What you need to do:
Using the text on early American trade with China, judge whether each statement agrees with it. Answer yes or no for each and quote the words of the text that decide it. 1. The Empress of China returned to New York in 1785 carrying Hyson and Bohea tea. 2. Benjamin Franklin obtained further loans from the French government. 3. The Willow Palisade was built along the north boundary of Northeast China.

Given text:
As soon as the Americans got rid of British control, they sent the ship of the Empress of China to Guangzhou (Canton) to bring tea back to North America. In 1785, the ship, carrying 300 piculs of Hyson and Bohea Tea, returned to New York. The era that Britain monopolized the tea trade in North America had gone for good. The Chinese-American tea trade increased steadily after 1785.[25] With the increase of population and becoming wealth, the American people demanded larger and larger quantities of tea. Exports of tea from Guangzhou (Canton) to the United States increased from 6.6 million ton pounds in 1922 to 19 millions pounds in 1840.[26]

Ginseng: the Herb that Helped the United States to Enter International Commerce [27]

Back in 1784, when the first American trading ship, the Empress of China, entered your waters, my country was unknown to you. We were a new republic, eager to win a place in international commerce.[28]

One day in the mid-seventeenth century some Chinese soliders of the Qing Dynasty (1644-1911) started to build a Willow Palisade along the entire south boundary of Northeast China. The Willow Palisade was built under the order of Emperor Shunzhi (r. 1644-1661) to discourage Ginseng diggers from other parts of China to search for Ginseng in the region. Emperor Shunzhi and his soldiers never thought that their action had an impact on the effort of the United States to win a place in international trade.

After seven years of severe fighting against the British Empire, the colonists in the North America won their formal independence. In 1783 the British signed the Paris Treaty with the colonial representatives. The colonists celebrated and enjoyed their hard won victory. However, the hilarious feeling of victory was quickly shadowed by economic difficulties. The economy did not go along with the political victory, but marched towards the opposite direction. Depression and inflation seemed to grab the happy feeling away from the founding fathers and the fighters of the Revolutionary War. Britain, which had just lost the war, was trying hard to win the colonists over through economic coercion. All old trade routes were forced to close to the Americans. Britain adopted the strategy of seeking to put enough economic pressure on individual states to force them, one by one, to “return to Mother England.” [29]

In the early period, it seemed that the British policy was really working. The Americans were feeling bitter over the victory. They hardly had time to enjoy their freedom from Britain when the national fiscal system was on the brink of collapse. Inflation was unbearable. For example, a pound of tea cost $100. By comparison, an army private’s salary was $4 per month. People were using the paper money as wallpaper. In the streets of Philadelphia men were seen in a procession wearing the bills as cockades in their hats accompanied by a dog covered with a coat of tar in which the paper money was thickly set. When Congress demanded people pay tax, it was paid in its own money, a worthless paper from its own printing machine.[30]

There was no encouraging news from continental Europe. American representative Benjamin Franklin (1706-90) wasn’t able to secure any more loans from the French government. There was no good news from John Jay (1745-1829), the American representative in Madrid, and John Adams, the American representative in the Netherlands.[31]

Trade! Trade! Americans desperately need to trade. Political independence without economic independence might well prove an unfruitful victory. As the first Minister of Finance of the United States, Robert Morris (1734-1806) worked hard to find a new trade partner, which was beyond Britain’s control. China became his first choice. However, what could Americans trade with China? As an agricultural society, the United States lacked the capability to provide anything that would sell in China. Ginseng became the main commercial good that the Americans could trade with the Chinese. It would be unthinkable for the journey of the Empress of China to Guangzhou without Ginseng.

Extracted data:
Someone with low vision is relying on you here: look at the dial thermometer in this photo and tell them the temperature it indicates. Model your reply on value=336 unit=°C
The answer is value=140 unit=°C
--
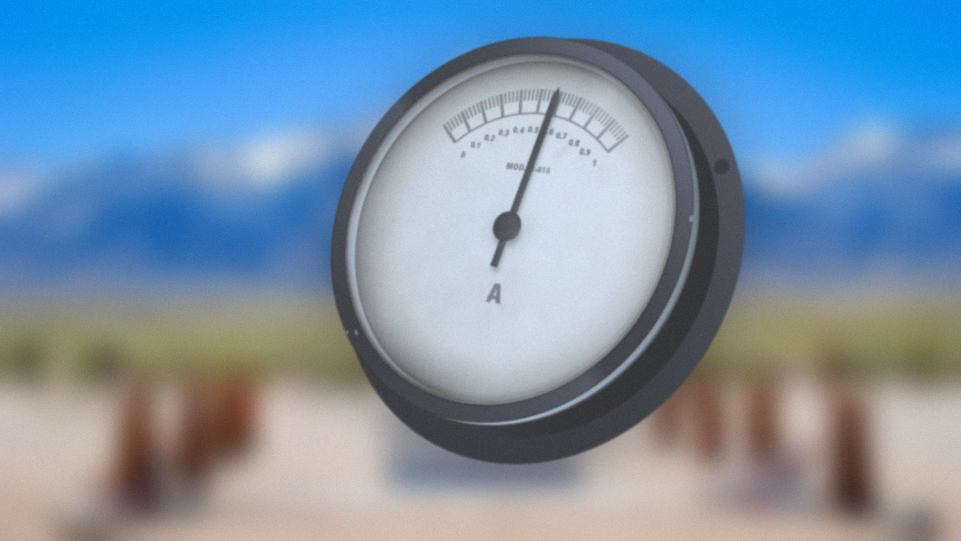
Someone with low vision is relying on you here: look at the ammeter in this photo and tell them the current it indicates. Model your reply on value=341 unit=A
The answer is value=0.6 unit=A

Exercise output:
1. Yes: "In 1785, the ship, carrying 300 piculs of Hyson and Bohea Tea, returned to New York."
2. No: "American representative Benjamin Franklin (1706-90) wasn’t able to secure any more loans from the French government."
3. No: "started to build a Willow Palisade along the entire south boundary of Northeast China."